—Et c'est parce qu'elle peut devenir un jour sanglante, monsieur, que je la soulève, moi, et qu'en honnête femme je vous supplie de me laisser dans ma retraite, de ne pas volontairement m'exposer à des périls que je n'aurais peut-être pas la force de surmonter. Je vous dois beaucoup, sans doute; mais, croyez-moi, ne m'obligez pas à compter aussi les larmes que j'ai versées; je pourrais me croire quitte....

—Quelle audace!...

—J'aime mieux être audacieuse avant d'avoir fait le mal qu'hypocrite après une faute.
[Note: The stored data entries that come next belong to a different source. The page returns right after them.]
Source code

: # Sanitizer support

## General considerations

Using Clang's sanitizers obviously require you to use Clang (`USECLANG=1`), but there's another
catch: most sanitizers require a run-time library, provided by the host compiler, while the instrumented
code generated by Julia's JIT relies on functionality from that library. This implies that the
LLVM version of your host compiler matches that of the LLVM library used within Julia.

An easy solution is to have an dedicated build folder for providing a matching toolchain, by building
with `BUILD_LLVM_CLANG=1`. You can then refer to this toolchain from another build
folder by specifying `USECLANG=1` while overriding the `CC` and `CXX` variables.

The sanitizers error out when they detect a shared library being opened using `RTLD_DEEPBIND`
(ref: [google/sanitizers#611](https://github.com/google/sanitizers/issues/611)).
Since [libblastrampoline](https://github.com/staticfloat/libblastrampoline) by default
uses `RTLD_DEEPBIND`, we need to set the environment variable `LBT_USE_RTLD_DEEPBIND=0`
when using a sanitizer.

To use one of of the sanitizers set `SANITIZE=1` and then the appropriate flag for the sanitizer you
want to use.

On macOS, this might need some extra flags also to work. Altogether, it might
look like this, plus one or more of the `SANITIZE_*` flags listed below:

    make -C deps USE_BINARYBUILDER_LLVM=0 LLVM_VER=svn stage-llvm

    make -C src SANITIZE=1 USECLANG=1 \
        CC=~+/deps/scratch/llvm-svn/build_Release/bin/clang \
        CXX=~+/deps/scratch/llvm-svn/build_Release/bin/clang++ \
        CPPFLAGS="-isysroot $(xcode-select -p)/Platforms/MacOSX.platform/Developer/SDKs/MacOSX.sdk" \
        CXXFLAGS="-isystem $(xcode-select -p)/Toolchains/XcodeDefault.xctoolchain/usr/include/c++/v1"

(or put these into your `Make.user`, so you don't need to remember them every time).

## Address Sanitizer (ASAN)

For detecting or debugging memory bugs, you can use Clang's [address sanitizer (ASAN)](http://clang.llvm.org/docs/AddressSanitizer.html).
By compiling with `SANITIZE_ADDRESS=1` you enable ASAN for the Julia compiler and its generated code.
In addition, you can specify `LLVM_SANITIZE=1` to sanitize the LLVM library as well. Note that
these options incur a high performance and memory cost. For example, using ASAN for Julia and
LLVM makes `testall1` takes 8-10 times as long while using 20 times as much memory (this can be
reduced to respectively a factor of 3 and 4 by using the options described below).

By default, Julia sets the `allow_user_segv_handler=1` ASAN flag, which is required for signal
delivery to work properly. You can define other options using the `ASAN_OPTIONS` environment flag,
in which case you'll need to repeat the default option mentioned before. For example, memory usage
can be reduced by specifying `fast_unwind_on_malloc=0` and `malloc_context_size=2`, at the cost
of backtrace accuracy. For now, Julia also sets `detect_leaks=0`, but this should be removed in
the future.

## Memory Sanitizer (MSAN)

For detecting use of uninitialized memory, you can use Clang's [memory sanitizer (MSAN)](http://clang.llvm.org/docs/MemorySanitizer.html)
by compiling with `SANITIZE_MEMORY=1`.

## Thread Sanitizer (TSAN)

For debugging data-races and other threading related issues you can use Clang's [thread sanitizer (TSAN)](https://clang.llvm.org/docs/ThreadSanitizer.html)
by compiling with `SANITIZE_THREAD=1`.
Encore une fois, pour votre repos et pour le mien, monsieur, laissez-moi vivre obscure et ignorée.... A ce prix je puis vous promettre de ne jamais faillir... sinon....

—Sinon?...

—Vous m'aurez jetée presque désarmée au milieu des périls du monde.... Je connais mes devoirs, j'essaierai de lutter... mais je vous le dis... il peut se rencontrer des circonstances où la force me manque.

Le bon sens, la franchise de ces paroles, faisaient bouillonner la jalousie de M. de Brévannes; il connaissait trop ses torts envers Berthe pour ne pas prévoir qu'elle lutterait seulement et absolument par devoir; et le devoir sans affection est souvent impuissant contre les entraînements de la passion.
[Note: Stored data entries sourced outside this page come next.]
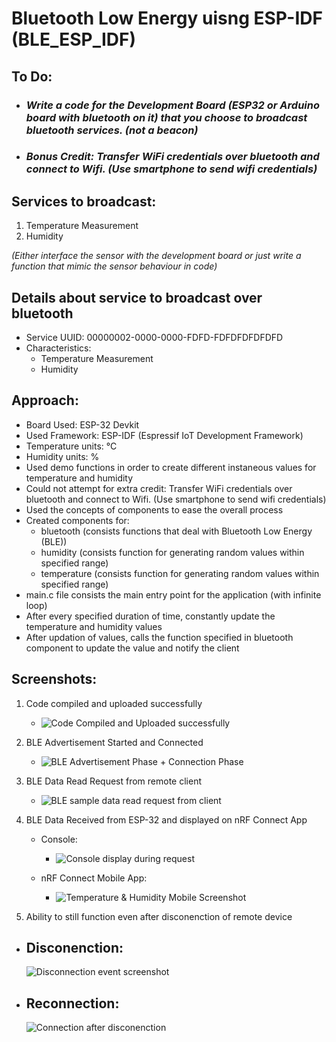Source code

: # Bluetooth Low Energy uisng ESP-IDF (BLE_ESP_IDF)

## To Do: 
  - ### _Write a code for the Development Board (ESP32 or Arduino board with bluetooth on it) that you choose to broadcast bluetooth services. (not a beacon)_
  - ### _Bonus Credit: Transfer WiFi credentials over bluetooth and connect to Wifi. (Use smartphone to send wifi credentials)_

## Services to broadcast:
1. Temperature Measurement
2. Humidity

_(Either interface the sensor with the development board or just write a function that mimic the sensor behaviour in code)_

## Details about service to broadcast over bluetooth
  - Service UUID: 00000002-0000-0000-FDFD-FDFDFDFDFDFD
  - Characteristics:
     - Temperature Measurement
     - Humidity

## Approach:
  - Board Used: ESP-32 Devkit
  - Used Framework: ESP-IDF (Espressif IoT Development Framework)
  - Temperature units: °C
  - Humidity units: %
  - Used demo functions in order to create different instaneous values for temperature and humidity
  - Could not attempt for extra credit: Transfer WiFi credentials over bluetooth and connect to Wifi. (Use smartphone to send wifi credentials)
  - Used the concepts of components to ease the overall process
  - Created components for:
    - bluetooth (consists functions that deal with Bluetooth Low Energy (BLE))
    - humidity (consists function for generating random values within specified range)
    - temperature (consists function for generating random values within specified range)
  - main.c file consists the main entry point for the application (with infinite loop)
  - After every specified duration of time, constantly update the temperature and humidity values
  - After updation of values, calls the function specified in bluetooth component to update the value and notify the client  

## Screenshots:
1. Code compiled and uploaded successfully

    -
      ![Code Compiled and Uploaded successfully](https://github.com/user-attachments/assets/8a8cccaa-d5ec-45ea-a8ec-2e5005f6ed61)

2. BLE Advertisement Started and Connected
   
    -
      ![BLE Advertisement Phase + Connection Phase](https://github.com/user-attachments/assets/c82f458c-9e12-4310-8175-169ad77e98b3)

3. BLE Data Read Request from remote client
   
    -
      ![BLE sample data read request from client](https://github.com/user-attachments/assets/c5bc4776-3636-46d2-9b13-9d8ba5993568)

4. BLE Data Received from ESP-32 and displayed on nRF Connect App

    - Console:

        -
          ![Console display during request](https://github.com/user-attachments/assets/98ee7c46-c333-42a2-b4c9-29f1ff26b649)
    
    - nRF Connect Mobile App:

        -
          ![Temperature & Humidity Mobile Screenshot](https://github.com/user-attachments/assets/5ad80667-252a-4004-8631-6401ace8bbe7)

5. Ability to still function even after disconenction of remote device

  - Disconenction:
    -
      ![Disconnection event screenshot](https://github.com/user-attachments/assets/58973849-273e-40cb-b160-25c5b6c0a7bb)

  - Reconnection:
    -
      ![Connection after disconenction](https://github.com/user-attachments/assets/d82d9ec7-65c8-45bc-b1e8-f94f07185494)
L'enfer de cet homme commençait. Placé entre sa jalousie et son amour, il hésitait entre le désir de nouer des relations suivies avec madame de Hansfeld, grâce à la présentation de Berthe, et la crainte de voir sa femme entourée d'adorateurs.
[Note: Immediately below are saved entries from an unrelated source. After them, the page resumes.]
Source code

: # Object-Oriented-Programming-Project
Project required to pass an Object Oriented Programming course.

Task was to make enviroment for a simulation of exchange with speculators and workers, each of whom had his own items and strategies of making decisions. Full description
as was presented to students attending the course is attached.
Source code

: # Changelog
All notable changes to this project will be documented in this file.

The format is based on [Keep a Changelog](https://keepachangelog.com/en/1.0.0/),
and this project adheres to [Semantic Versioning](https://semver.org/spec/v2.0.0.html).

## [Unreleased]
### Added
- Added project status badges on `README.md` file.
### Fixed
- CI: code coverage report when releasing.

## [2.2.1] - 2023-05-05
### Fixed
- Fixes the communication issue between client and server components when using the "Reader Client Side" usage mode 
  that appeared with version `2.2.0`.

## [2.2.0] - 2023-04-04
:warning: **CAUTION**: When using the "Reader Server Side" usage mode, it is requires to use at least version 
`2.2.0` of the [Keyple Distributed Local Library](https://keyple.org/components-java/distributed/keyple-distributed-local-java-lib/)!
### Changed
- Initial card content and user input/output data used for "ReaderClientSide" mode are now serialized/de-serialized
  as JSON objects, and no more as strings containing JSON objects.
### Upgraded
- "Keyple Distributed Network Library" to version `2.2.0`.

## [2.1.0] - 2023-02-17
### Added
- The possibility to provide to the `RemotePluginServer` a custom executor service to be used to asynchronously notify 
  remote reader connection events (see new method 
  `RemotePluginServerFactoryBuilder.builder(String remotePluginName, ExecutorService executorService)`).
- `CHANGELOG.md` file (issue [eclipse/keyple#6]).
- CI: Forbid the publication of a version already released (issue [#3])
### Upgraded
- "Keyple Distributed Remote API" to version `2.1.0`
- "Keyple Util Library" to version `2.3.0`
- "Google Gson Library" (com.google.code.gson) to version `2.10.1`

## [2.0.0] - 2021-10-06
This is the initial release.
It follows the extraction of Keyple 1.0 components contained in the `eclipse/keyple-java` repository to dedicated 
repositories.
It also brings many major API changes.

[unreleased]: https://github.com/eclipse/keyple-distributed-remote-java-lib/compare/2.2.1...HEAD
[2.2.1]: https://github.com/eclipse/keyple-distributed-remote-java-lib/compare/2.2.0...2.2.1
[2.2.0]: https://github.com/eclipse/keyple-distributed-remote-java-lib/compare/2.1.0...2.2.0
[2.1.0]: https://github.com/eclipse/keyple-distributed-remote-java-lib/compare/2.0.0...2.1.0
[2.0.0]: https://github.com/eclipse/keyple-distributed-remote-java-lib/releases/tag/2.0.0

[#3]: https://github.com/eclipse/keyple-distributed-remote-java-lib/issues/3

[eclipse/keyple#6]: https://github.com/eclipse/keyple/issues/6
La pensée d'être jaloux du prince, qu'il ne connaissait que par le récit de ses bizarreries, ne lui vint pas un moment à l'esprit; mais à défaut du prince il se créa les fantômes les plus effrayants, c'est-à-dire les plus charmants. Déjà il se voyait moqué, montré au doigt; lui qui avait fait un mariage d'amour, mariage ridicule s'il en est, pensait-il, lui qui avait sacrifié sa vanité, son ambition, sa cupidité, à une pauvre fille obscure, ne serait-il donc pas à l'abri du mauvais sort? Serait-il donc aux yeux du monde toujours dupe, avant et après son mariage? A ces pensées, M. de Brévannes tressaillait de fureur.

Tantôt il voyait dans la franchise de Berthe une garantie pour l'avenir, tantôt au contraire il y voyait une sorte de cynique défi, tant enfin il s'effrayait de ce langage d'une honnête femme qui, dédaignée de son mari qu'elle n'aime plus, ne s'abuse pas sur la fragilité humaine, et préfère fuir le danger que de l'affronter.

Pourtant ne pas présenter Berthe à la princesse, s'était renoncer à l'avenir qu'il entrevoyait si brillant.